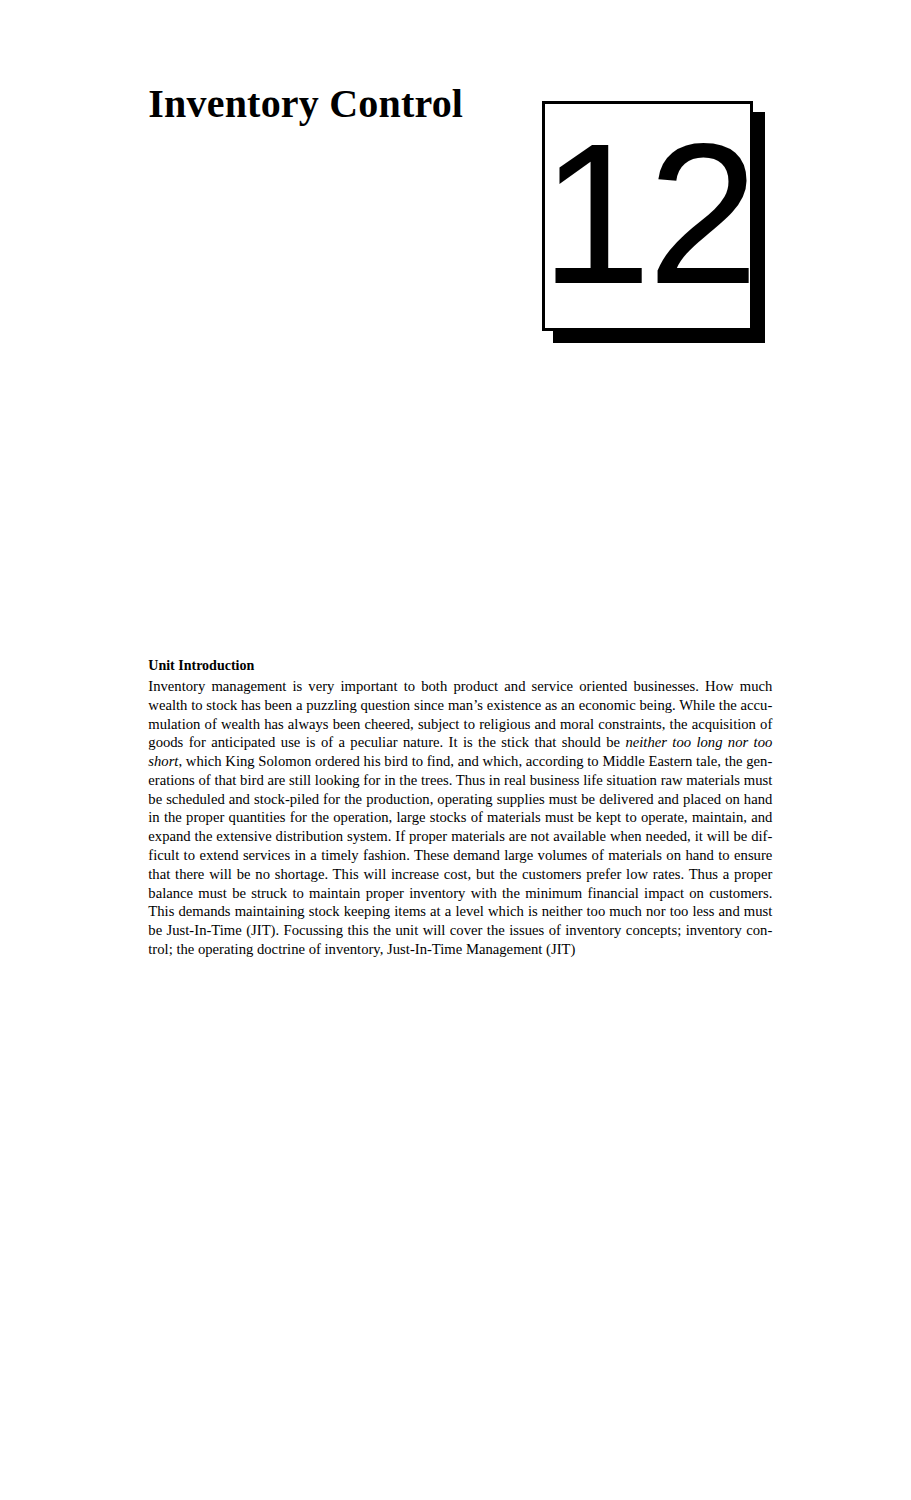Inventory Control
12
Unit Introduction
Inventory management is very important to both product and service oriented businesses. How much wealth to stock has been a puzzling question since man’s existence as an economic being. While the accumulation of wealth has always been cheered, subject to religious and moral constraints, the acquisition of goods for anticipated use is of a peculiar nature. It is the stick that should be neither too long nor too short, which King Solomon ordered his bird to find, and which, according to Middle Eastern tale, the generations of that bird are still looking for in the trees. Thus in real business life situation raw materials must be scheduled and stock-piled for the production, operating supplies must be delivered and placed on hand in the proper quantities for the operation, large stocks of materials must be kept to operate, maintain, and expand the extensive distribution system. If proper materials are not available when needed, it will be difficult to extend services in a timely fashion. These demand large volumes of materials on hand to ensure that there will be no shortage. This will increase cost, but the customers prefer low rates. Thus a proper balance must be struck to maintain proper inventory with the minimum financial impact on customers. This demands maintaining stock keeping items at a level which is neither too much nor too less and must be Just-In-Time (JIT). Focussing this the unit will cover the issues of inventory concepts; inventory control; the operating doctrine of inventory, Just-In-Time Management (JIT)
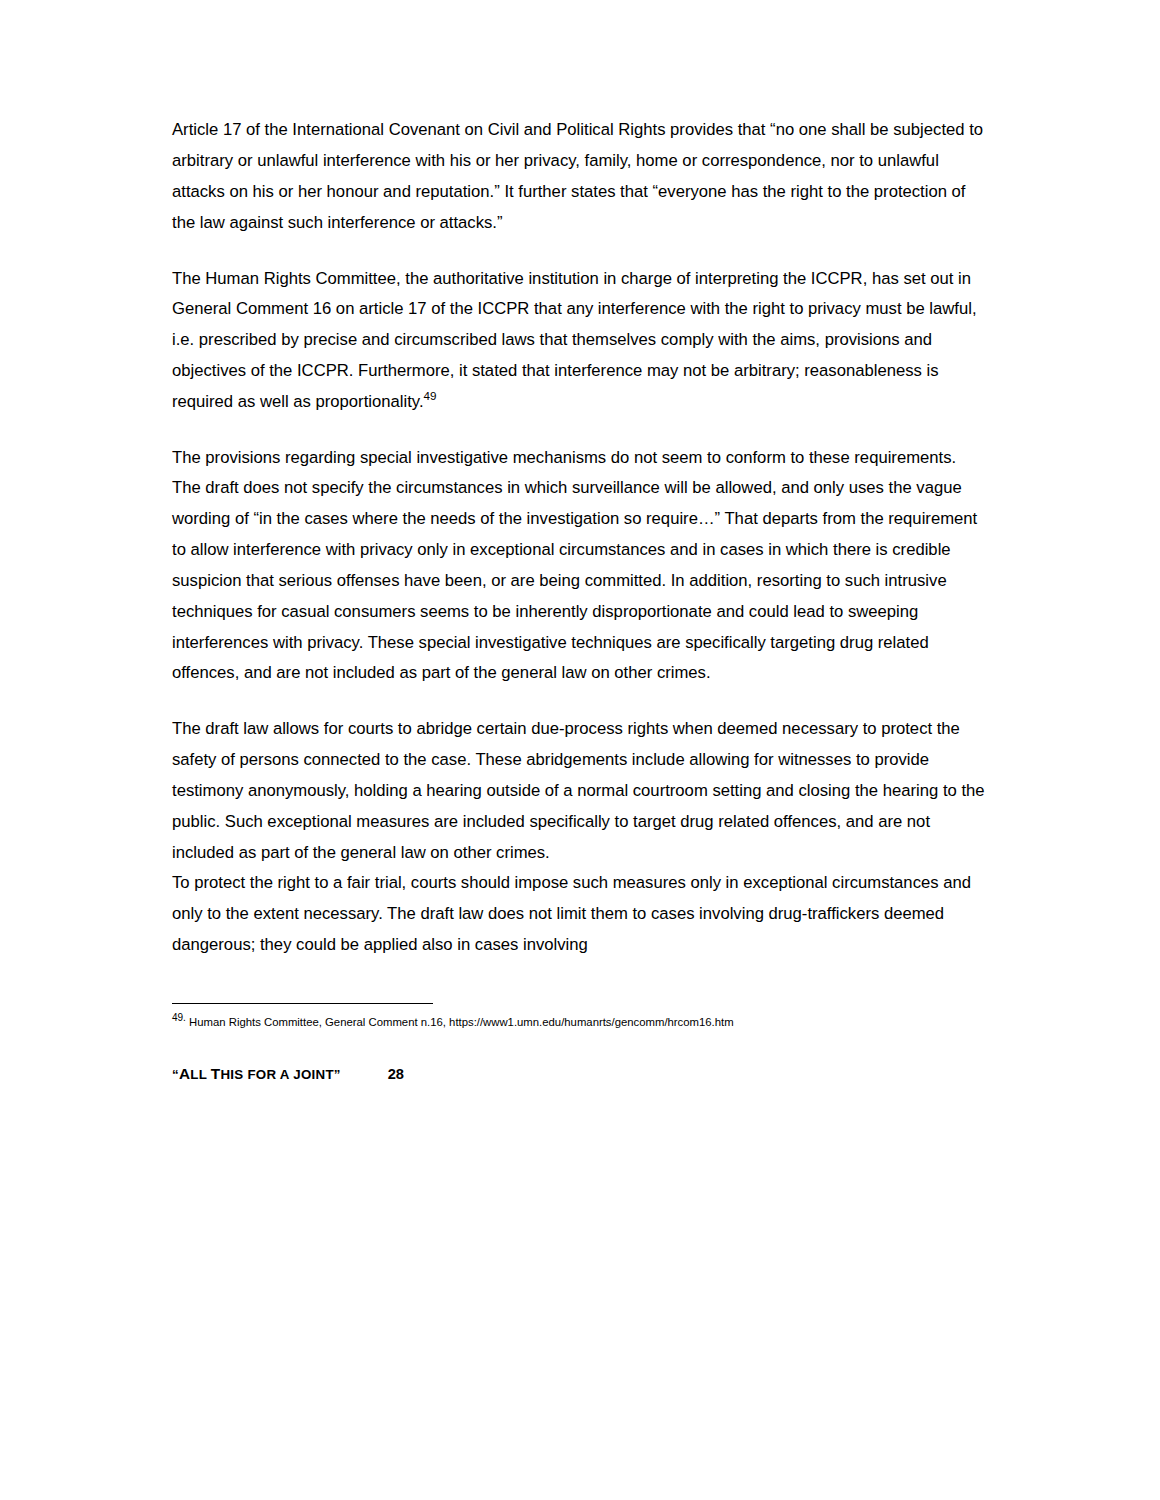Article 17 of the International Covenant on Civil and Political Rights provides that “no one shall be subjected to arbitrary or unlawful interference with his or her privacy, family, home or correspondence, nor to unlawful attacks on his or her honour and reputation.” It further states that “everyone has the right to the protection of the law against such interference or attacks.”
The Human Rights Committee, the authoritative institution in charge of interpreting the ICCPR, has set out in General Comment 16 on article 17 of the ICCPR that any interference with the right to privacy must be lawful, i.e. prescribed by precise and circumscribed laws that themselves comply with the aims, provisions and objectives of the ICCPR. Furthermore, it stated that interference may not be arbitrary; reasonableness is required as well as proportionality.49
The provisions regarding special investigative mechanisms do not seem to conform to these requirements. The draft does not specify the circumstances in which surveillance will be allowed, and only uses the vague wording of “in the cases where the needs of the investigation so require…” That departs from the requirement to allow interference with privacy only in exceptional circumstances and in cases in which there is credible suspicion that serious offenses have been, or are being committed. In addition, resorting to such intrusive techniques for casual consumers seems to be inherently disproportionate and could lead to sweeping interferences with privacy. These special investigative techniques are specifically targeting drug related offences, and are not included as part of the general law on other crimes.
The draft law allows for courts to abridge certain due-process rights when deemed necessary to protect the safety of persons connected to the case. These abridgements include allowing for witnesses to provide testimony anonymously, holding a hearing outside of a normal courtroom setting and closing the hearing to the public. Such exceptional measures are included specifically to target drug related offences, and are not included as part of the general law on other crimes.
To protect the right to a fair trial, courts should impose such measures only in exceptional circumstances and only to the extent necessary. The draft law does not limit them to cases involving drug-traffickers deemed dangerous; they could be applied also in cases involving
49. Human Rights Committee, General Comment n.16, https://www1.umn.edu/humanrts/gencomm/hrcom16.htm
“ALL THIS FOR A JOINT” 28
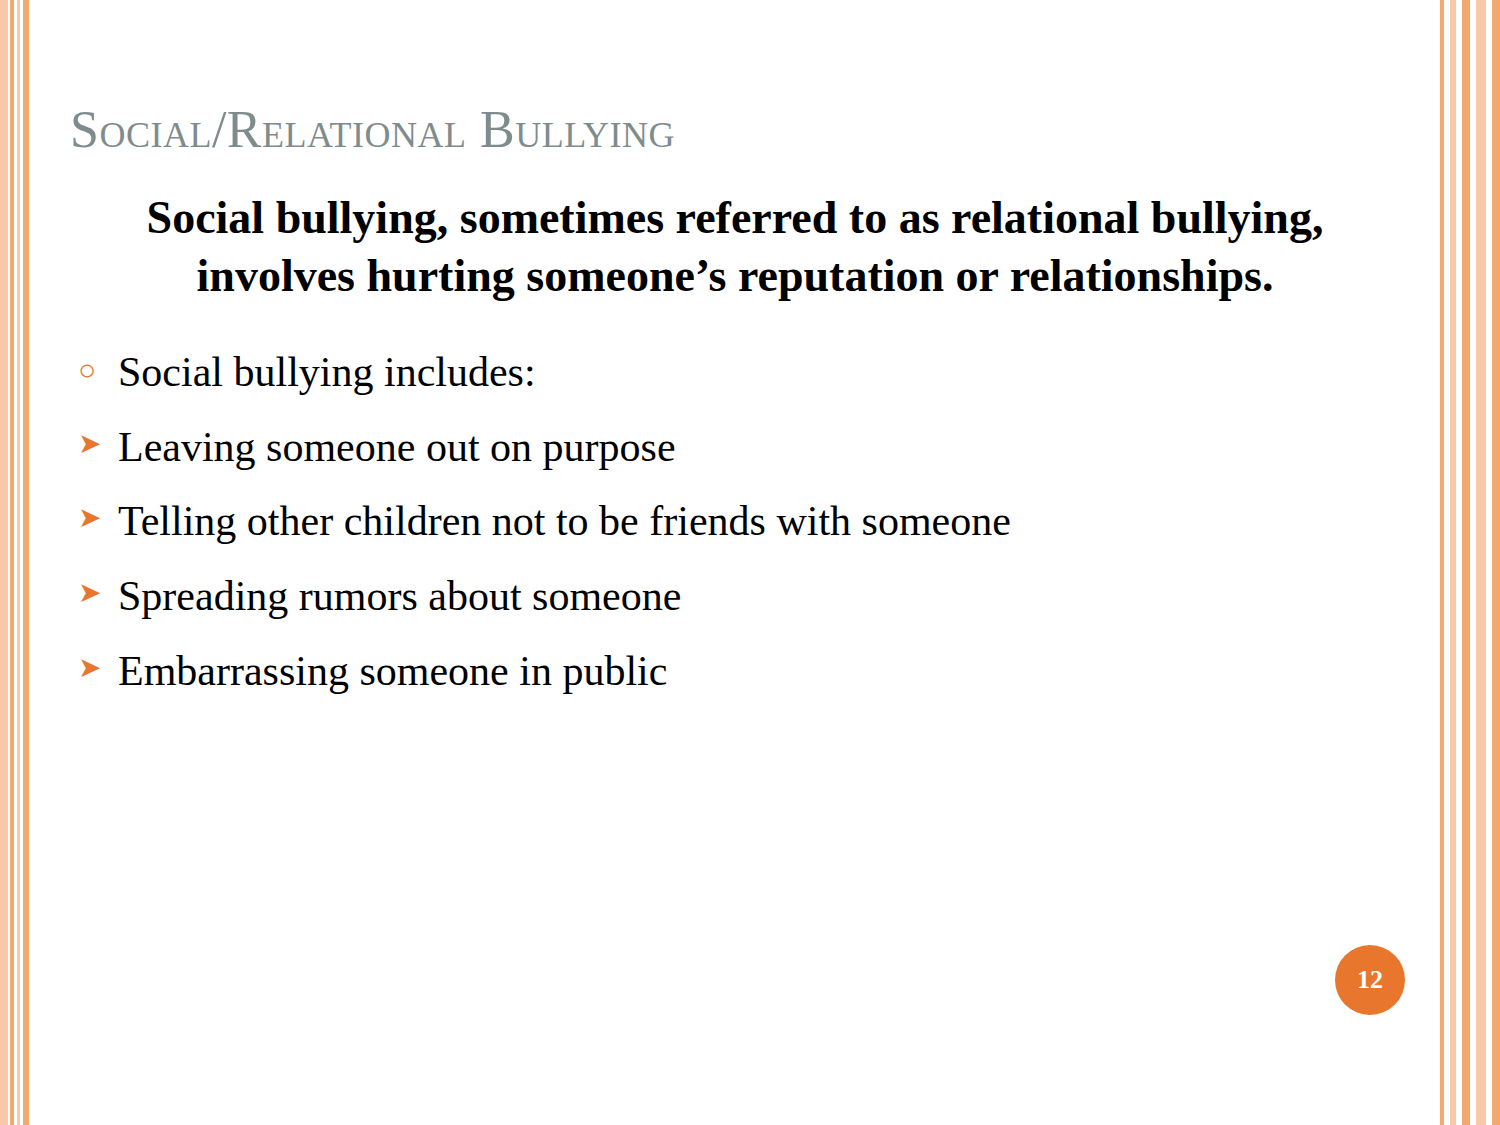Social/Relational Bullying
Social bullying, sometimes referred to as relational bullying, involves hurting someone’s reputation or relationships.
Social bullying includes:
Leaving someone out on purpose
Telling other children not to be friends with someone
Spreading rumors about someone
Embarrassing someone in public
12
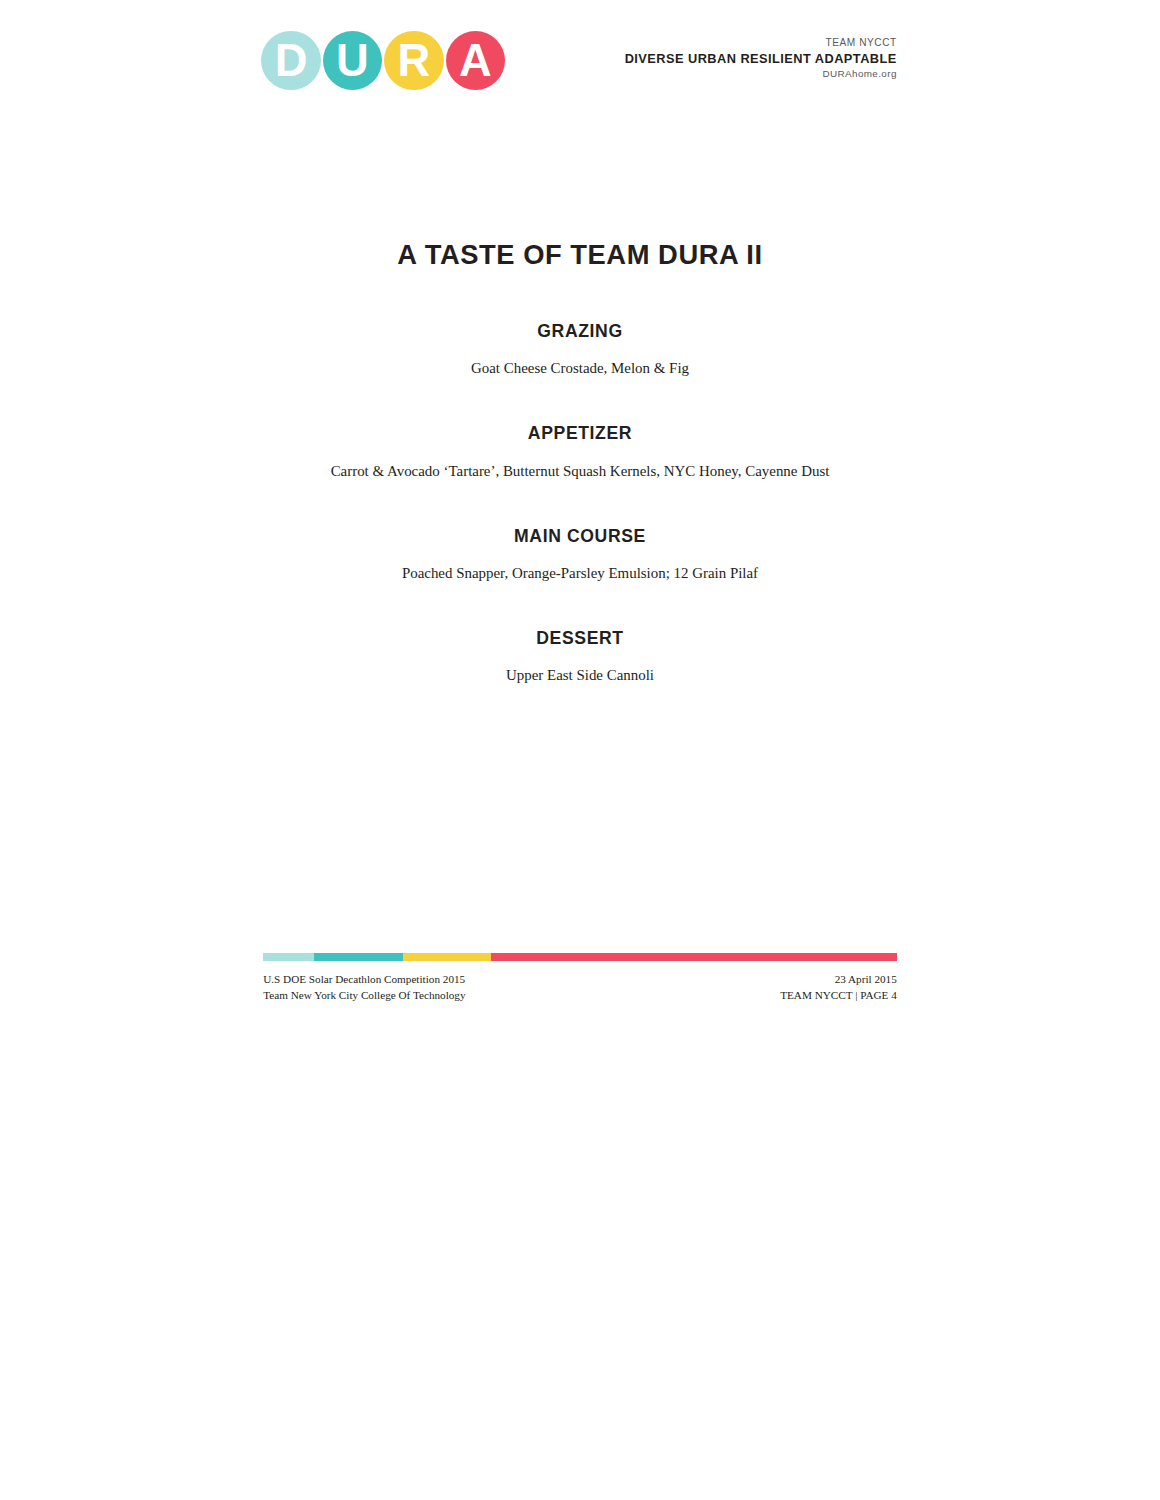D U R A
TEAM NYCCT
DIVERSE URBAN RESILIENT ADAPTABLE
DURAhome.org
A TASTE OF TEAM DURA II
GRAZING
Goat Cheese Crostade, Melon & Fig
APPETIZER
Carrot & Avocado ‘Tartare’, Butternut Squash Kernels, NYC Honey, Cayenne Dust
MAIN COURSE
Poached Snapper, Orange-Parsley Emulsion; 12 Grain Pilaf
DESSERT
Upper East Side Cannoli
U.S DOE Solar Decathlon Competition 2015
Team New York City College Of Technology
23 April 2015
TEAM NYCCT | PAGE 4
• • • • • • •
* _TASK DESCRIPTION_:
Each entry above must be set down word for word; none of its pictures belong in the copy.

* _RESPONSE TO THE EXERCISE_:
Inventory Control
12
Unit Introduction
Inventory management is very important to both product and service oriented businesses. How much wealth to stock has been a puzzling question since man’s existence as an economic being. While the accumulation of wealth has always been cheered, subject to religious and moral constraints, the acquisition of goods for anticipated use is of a peculiar nature. It is the stick that should be neither too long nor too short, which King Solomon ordered his bird to find, and which, according to Middle Eastern tale, the generations of that bird are still looking for in the trees. Thus in real business life situation raw materials must be scheduled and stock-piled for the production, operating supplies must be delivered and placed on hand in the proper quantities for the operation, large stocks of materials must be kept to operate, maintain, and expand the extensive distribution system. If proper materials are not available when needed, it will be difficult to extend services in a timely fashion. These demand large volumes of materials on hand to ensure that there will be no shortage. This will increase cost, but the customers prefer low rates. Thus a proper balance must be struck to maintain proper inventory with the minimum financial impact on customers. This demands maintaining stock keeping items at a level which is neither too much nor too less and must be Just-In-Time (JIT). Focussing this the unit will cover the issues of inventory concepts; inventory control; the operating doctrine of inventory, Just-In-Time Management (JIT)
Article 17 of the International Covenant on Civil and Political Rights provides that “no one shall be subjected to arbitrary or unlawful interference with his or her privacy, family, home or correspondence, nor to unlawful attacks on his or her honour and reputation.” It further states that “everyone has the right to the protection of the law against such interference or attacks.”
The Human Rights Committee, the authoritative institution in charge of interpreting the ICCPR, has set out in General Comment 16 on article 17 of the ICCPR that any interference with the right to privacy must be lawful, i.e. prescribed by precise and circumscribed laws that themselves comply with the aims, provisions and objectives of the ICCPR. Furthermore, it stated that interference may not be arbitrary; reasonableness is required as well as proportionality.49
The provisions regarding special investigative mechanisms do not seem to conform to these requirements. The draft does not specify the circumstances in which surveillance will be allowed, and only uses the vague wording of “in the cases where the needs of the investigation so require…” That departs from the requirement to allow interference with privacy only in exceptional circumstances and in cases in which there is credible suspicion that serious offenses have been, or are being committed. In addition, resorting to such intrusive techniques for casual consumers seems to be inherently disproportionate and could lead to sweeping interferences with privacy. These special investigative techniques are specifically targeting drug related offences, and are not included as part of the general law on other crimes.
The draft law allows for courts to abridge certain due-process rights when deemed necessary to protect the safety of persons connected to the case. These abridgements include allowing for witnesses to provide testimony anonymously, holding a hearing outside of a normal courtroom setting and closing the hearing to the public. Such exceptional measures are included specifically to target drug related offences, and are not included as part of the general law on other crimes.
To protect the right to a fair trial, courts should impose such measures only in exceptional circumstances and only to the extent necessary. The draft law does not limit them to cases involving drug-traffickers deemed dangerous; they could be applied also in cases involving
49. Human Rights Committee, General Comment n.16, https://www1.umn.edu/humanrts/gencomm/hrcom16.htm
“ALL THIS FOR A JOINT” 28
Social/Relational Bullying
Social bullying, sometimes referred to as relational bullying, involves hurting someone’s reputation or relationships.
Social bullying includes:
Leaving someone out on purpose
Telling other children not to be friends with someone
Spreading rumors about someone
Embarrassing someone in public
12
D U R A
TEAM NYCCT
DIVERSE URBAN RESILIENT ADAPTABLE
DURAhome.org
A TASTE OF TEAM DURA II
GRAZING
Goat Cheese Crostade, Melon & Fig
APPETIZER
Carrot & Avocado ‘Tartare’, Butternut Squash Kernels, NYC Honey, Cayenne Dust
MAIN COURSE
Poached Snapper, Orange-Parsley Emulsion; 12 Grain Pilaf
DESSERT
Upper East Side Cannoli
U.S DOE Solar Decathlon Competition 2015
Team New York City College Of Technology
23 April 2015
TEAM NYCCT | PAGE 4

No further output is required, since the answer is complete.